What this task involves:
Transcribe the data exactly, omitting whatever pictures it holds.
= = = = =
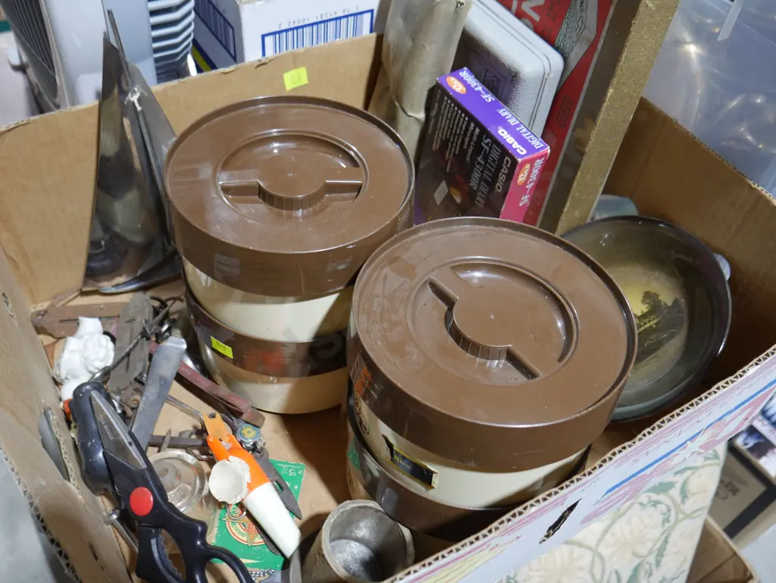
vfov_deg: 44.2
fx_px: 718
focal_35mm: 32
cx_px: 388
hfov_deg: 56.8
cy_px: 292
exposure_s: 1/60
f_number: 3.6
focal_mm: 16
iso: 400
= = = = =
Result of this task:
vfov_deg: 44.2
fx_px: 718
focal_35mm: 32
cx_px: 388
hfov_deg: 56.8
cy_px: 292
exposure_s: 1/60
f_number: 3.6
focal_mm: 16
iso: 400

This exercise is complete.